Mesh extrusion following infection of the wound and mesh in the early postoperative period is not uncommon. But the extrusion of the mesh lately years after the initial repair is rare and unlikely to be associated with the infection. Faulty surgical technique, want of knowledge of anatomy, poor surgical training and inadequate experience are the main culprits but the patient factor such as straining due to chronic cough, obstructive urinary complaints, and chronic constipation can not be ignored. Extruded mesh from the abdominal scar gives the hideous view which is intolerable for the patient and nightmare for the surgeon.

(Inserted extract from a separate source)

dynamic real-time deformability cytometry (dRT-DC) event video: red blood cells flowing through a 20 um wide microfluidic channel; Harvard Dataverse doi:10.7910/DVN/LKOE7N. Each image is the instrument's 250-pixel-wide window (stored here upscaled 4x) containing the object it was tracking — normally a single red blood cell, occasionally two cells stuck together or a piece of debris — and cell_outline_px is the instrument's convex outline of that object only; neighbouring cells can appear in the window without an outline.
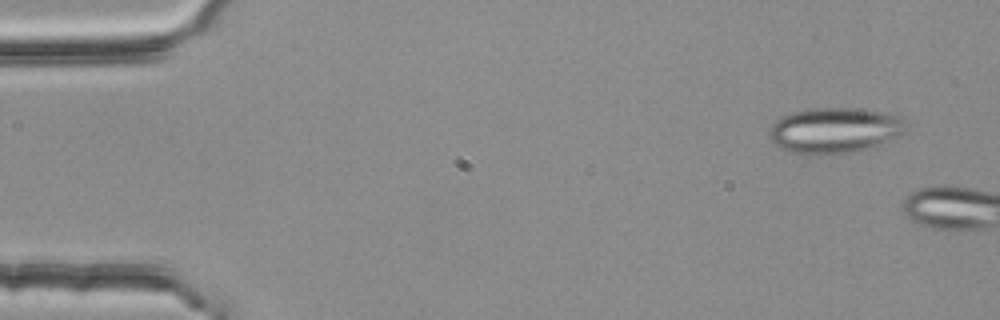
{"species": "common noctule bat (a hibernating species)", "species_latin": "Nyctalus noctula", "temperature_condition": "room temperature", "stored_images_in_passage": 4, "camera_frame_rate_fps": 3000, "um_per_image_px": 0.085, "animal": {"sex": "female", "body_mass_g": 25.1}, "frame": {"image": 1, "passage_image": 1, "time_ms": 0.0, "image_size_px": [1000, 320], "cell_outline_px": [[908, 120], [904, 132], [868, 148], [852, 152], [792, 152], [776, 144], [768, 136], [768, 128], [780, 116], [792, 112], [812, 108], [852, 108], [880, 112], [900, 116]], "centroid_in_image_um": [70.92, 11.03], "position_along_channel_um": 14.1, "area_um2": 35.37}}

Extruded mesh in presence of infection warrants radical excision of the mesh, clearance of the infected tissue followed by closure of the defect by reconstruction of myofascial flaps. But some surgeons still prefers to use absorbable mesh in the contaminated field [8] to avoid recurrence. In case of a late mesh extrusion without apparent signs of infection and inflammation, excision of the extruded mesh might be followed by abdominal wall reconstruction using a new prosthetic mesh. Careful excision of the extruded mesh without injuring the tissue, Preservation and redefining the anatomy of the floor, search for infective foci and their radical excision are necessary to avoid the infection of the new mesh. A new mesh should be placed with sterile technique on a well defined floor with adequate fixation to the floor to avoid the re extrusion. The mesh should be covered with adequate soft tissue before opposing the skin.
Conclusion
Late extrusion of the mesh without signs of infection may be managed by excision of the extruded mesh followed by placement of new mesh with less recurrence and infection.
Acknowledgments
Written permission of the patient was obtained for the publication.
None of the authors had any external source of funding.